How would you like to rocket from New York City to Washington, D.C., in 29 minutes via an underground tunnel? Elon Musk wants to make it happen.
The increasingly busy entrepreneur tweeted yesterday that he had received "verbal govt approval" for The Boring Company to build a Hyperloop underground tunnel connecting New York, Philadelphia, Baltimore and D.C. It would send passengers flying between the Big Apple and our nation's capital in less than 30 minutes.
"City center to city center in each case, with up to a dozen or more entry/exit elevators in each city," he said in a follow-up tweet.
Musk did not reveal which government entity had approved the East Coast project, though he mentioned later that the City of Chicago "approached us about doing a high-speed tunnel from O'Hare to downtown." When a reporter commented that announcing a verbal agreement was "premature ... unless you're drumming up support for the project," Musk responded that "Support would be much appreciated!"

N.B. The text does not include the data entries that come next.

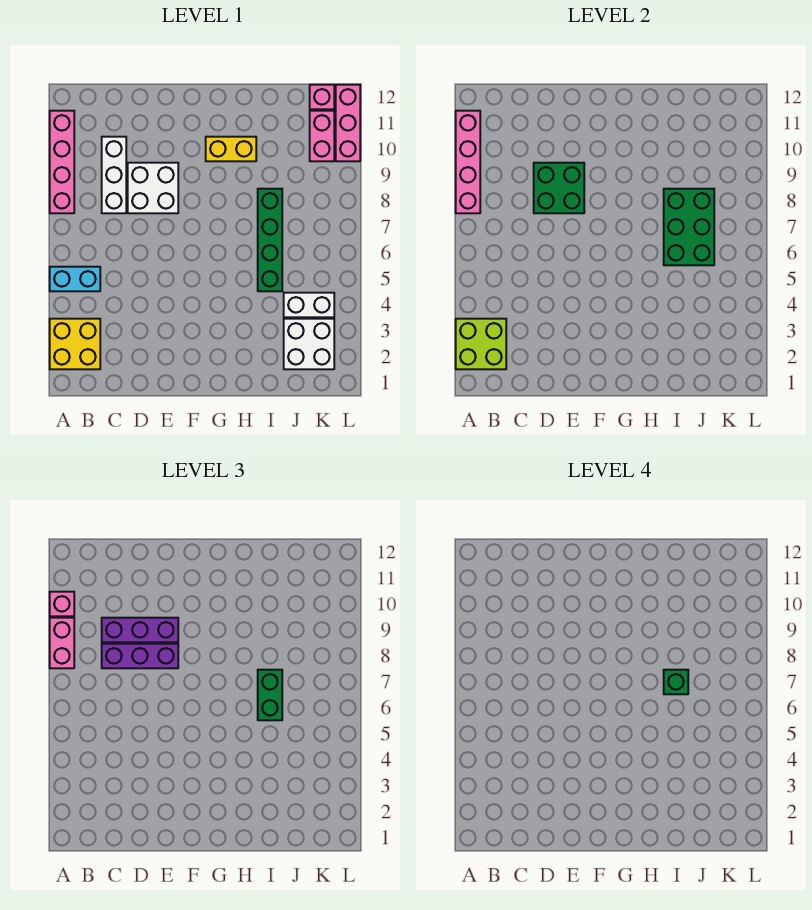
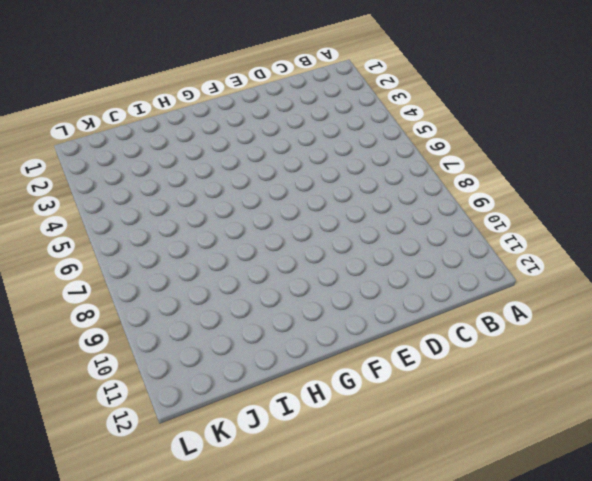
none -> yellow brick A2:B3 level 1
none -> cyan brick A5:B5 level 1
none -> pink brick A8:A11 level 1

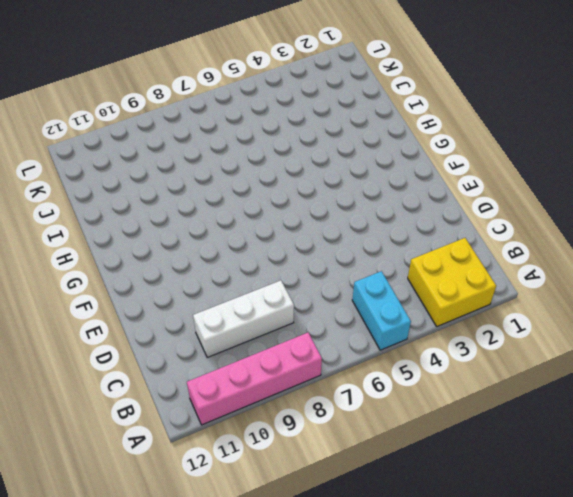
none -> white brick D8:E9 level 1
none -> yellow brick G10:H10 level 1
none -> green brick I5:I8 level 1

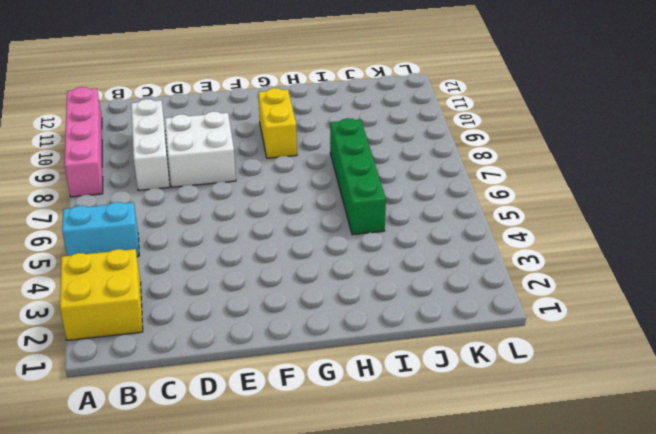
yellow brick G9:G10 level 1 -> yellow brick G10:H10 level 1
none -> white brick J2:K3 level 1
none -> white brick J4:K4 level 1
none -> pink brick K10:K11 level 1

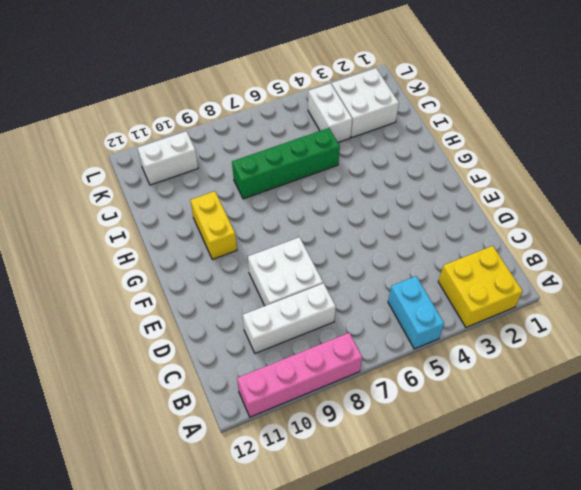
white brick K10:K11 level 1 -> pink brick K10:K11 level 1
none -> pink brick K12 level 1
none -> pink brick L10:L12 level 1
none -> lime brick A2:B3 level 2

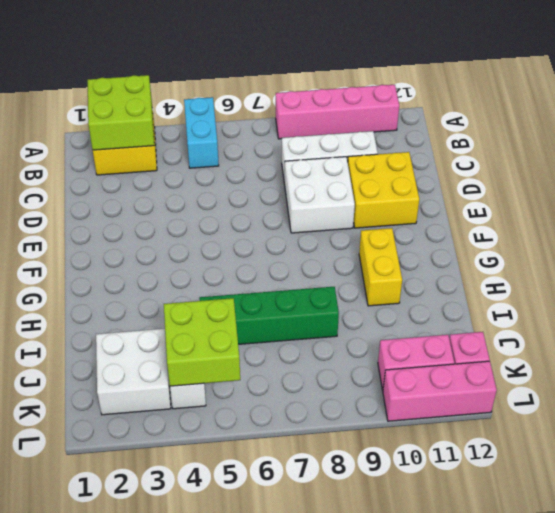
yellow brick D10:E11 level 1 -> none
lime brick J4:K5 level 2 -> none
none -> pink brick A8:A11 level 2
none -> green brick D8:E9 level 2
none -> green brick I6:J8 level 2

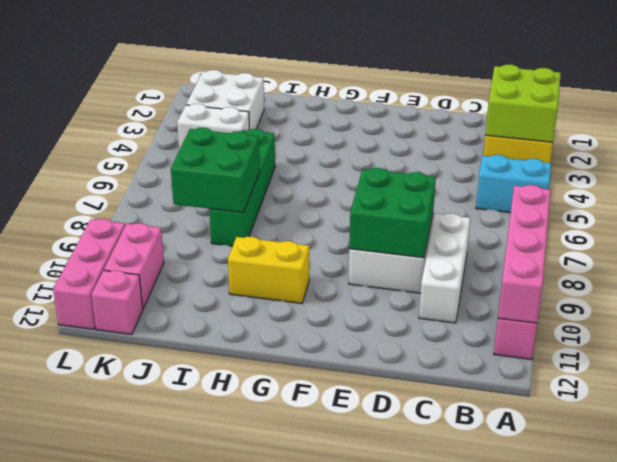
green brick I7:J8 level 2 -> green brick I6:J8 level 2
none -> pink brick A8:A9 level 3
none -> pink brick A10 level 3
none -> purple brick C8:E8 level 3

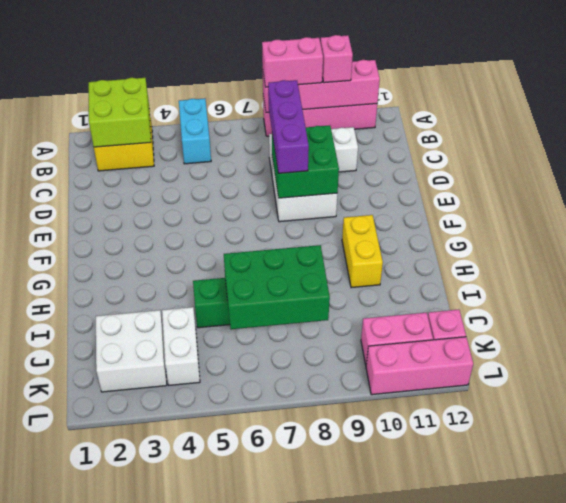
none -> purple brick C9:E9 level 3
none -> green brick I6:I7 level 3
none -> green brick I7 level 4

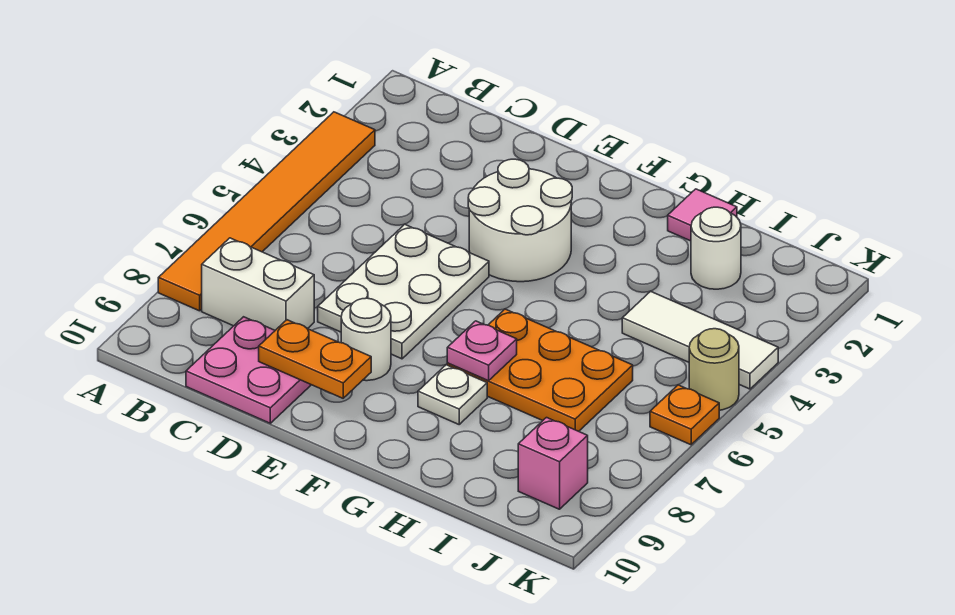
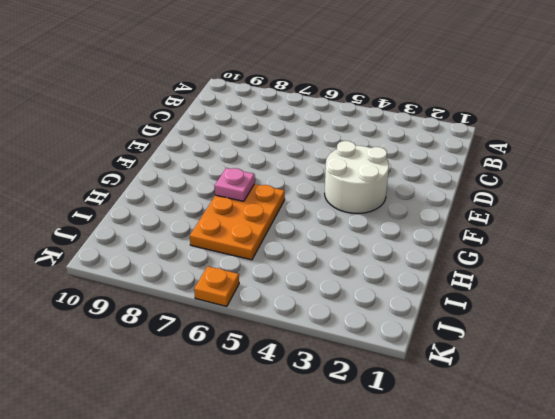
none -> orange tile A3:A8 level 1
none -> white brick B8:C8 level 1
none -> pink plate C9:D10 level 1

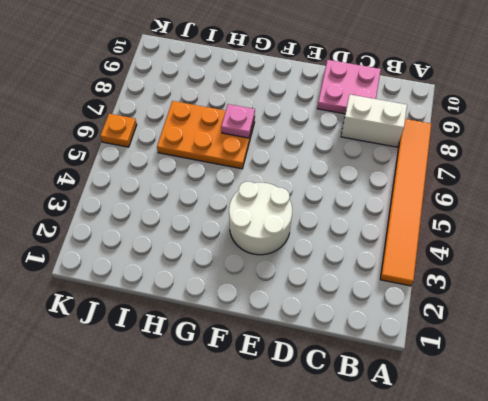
none -> white plate D5:E7 level 1
none -> white round brick E8 level 1
none -> white plate G8 level 1

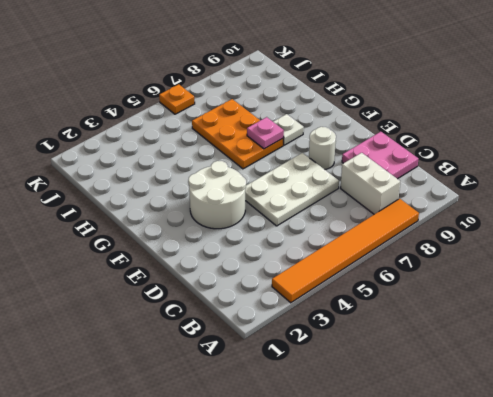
none -> pink tile H1 level 1
none -> white round brick I2 level 1
none -> white tile I4:K4 level 1

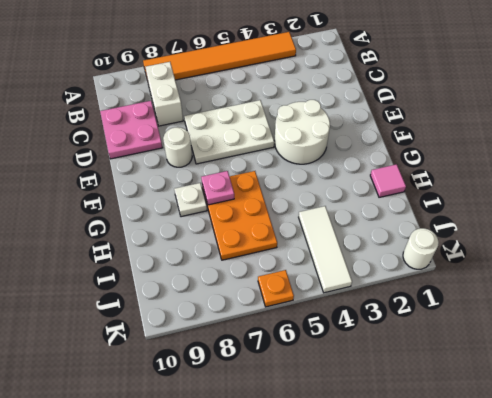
white round brick K1 level 1 -> white round brick I2 level 1
none -> pink brick J9 level 1
none -> tan round brick K5 level 1
none -> orange plate D9:E9 level 2

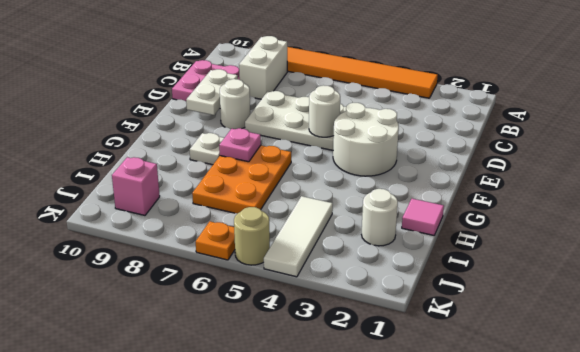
white plate D9:E9 level 2 -> orange plate D9:E9 level 2
white round brick E5 level 2 -> none

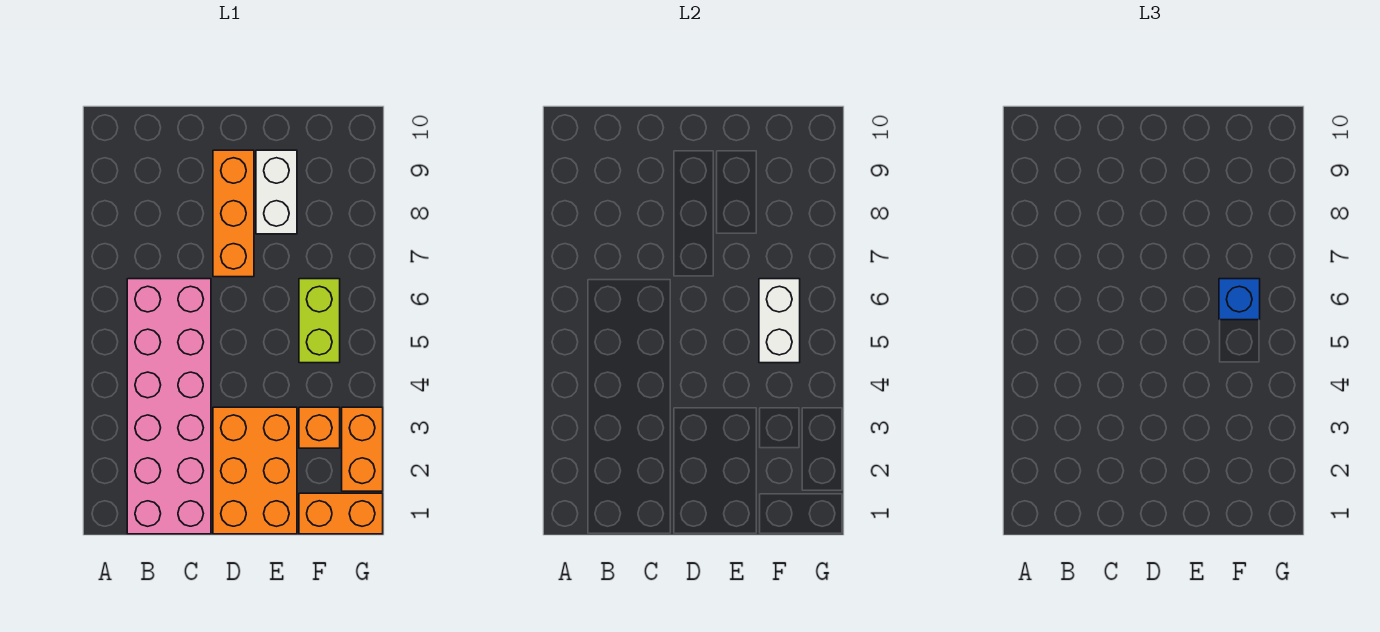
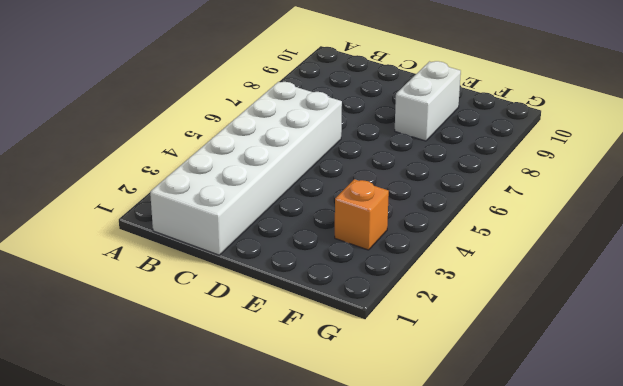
white brick B1:C6 level 1 -> pink brick B1:C6 level 1
none -> orange brick D1:E3 level 1
none -> orange brick D7:D9 level 1

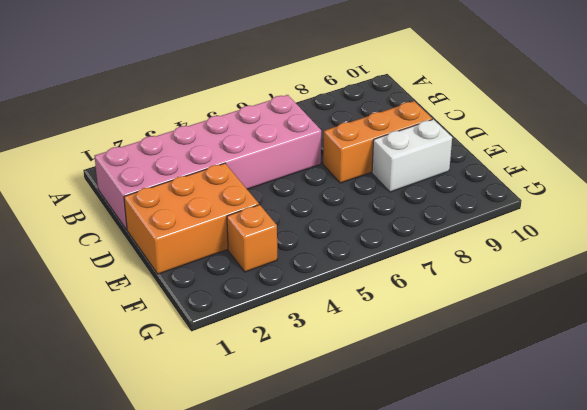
none -> orange brick F1:G1 level 1
none -> lime brick F5:F6 level 1

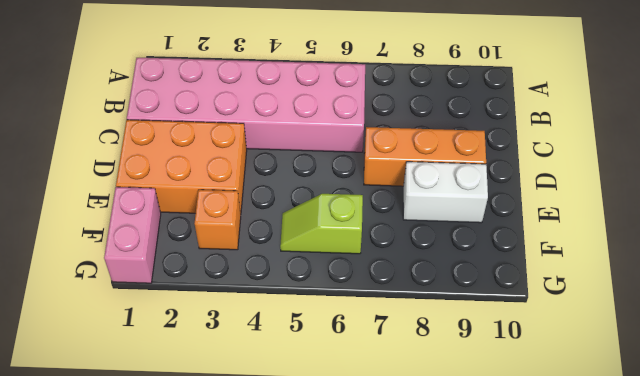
pink brick F1:G1 level 1 -> orange brick F1:G1 level 1
lime slope F5:F6 level 1 top 6 -> lime brick F5:F6 level 1
none -> orange brick G2:G3 level 1
none -> white brick F5:F6 level 2

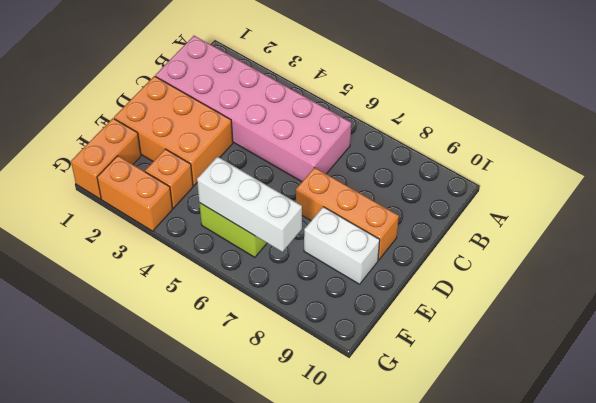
white brick F5:F7 level 2 -> white brick F5:F6 level 2
none -> blue brick F6 level 3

"If you want this to happen fast, please let your local & federal elected representatives know. Makes a big difference if they hear from you," he wrote. "Still a lot of work needed to receive formal approval, but am optimistic that will occur rapidly."
Musk's Boring Company is named after equipment that will bore underground tunnels intended to alleviate above-ground traffic. He first talked it up on Twitter in December, and while some took it as a joke, Musk is serious and ready to dig. In April, the Boring Company posted a video offering a first look at the underground transportation system it's hoping to develop. Drivers would pull their car onto a metal platform on the side of the road, and the vehicle would then be lowered into the underground tunnel system.
"First set of tunnels are to alleviate greater LA urban congestion," Musk tweeted today. "Will start NY-D.C. in parallel. Then prob LA-SF and a TX loop."
The Hyperloop, meanwhile, is another Musk moonshot. He first proposed it in 2013, outling a system whereby passengers would be transported at super high speeds via tubes that are constructed above or below the ground. At the time, Musk said he was too busy to pursue the project himself, and called on others to make it a reality. A few companies have made some progress, but there's still work to be done.
Musk's plans for the East Coast were met with skepticism, especially in New York City, where commuters there are in the midst of the "summer of hell." Multiple commuter train lines are not running into New York's Penn Station on weekdays until September so repairs can be done, pushing people onto PATH trains and ferries. The effort will also require coordination between several states rather than just California on the West Coast.
If anyone can do it, it's probably Musk. His SpaceX commercial spaceflight firm is currently shuttling cargo to the International Space Station, while Tesla is now producing its more affordable Model 3 electric sedan. And of course, he's eager to blast off to other planets, particularly Mars. But first, the moon?
During an appearance this week at the International Space Station Research and Development (ISSR&D) conference, Musk called for a moon base "to get the public real fired up" about space travel, NBC News reports.
"Having some permanent presence on another heavenly body, which would be the kind of moon base, and then getting people to Mars and beyond -- that's the continuance of the dream of Apollo that I think people are really looking for," Musk said.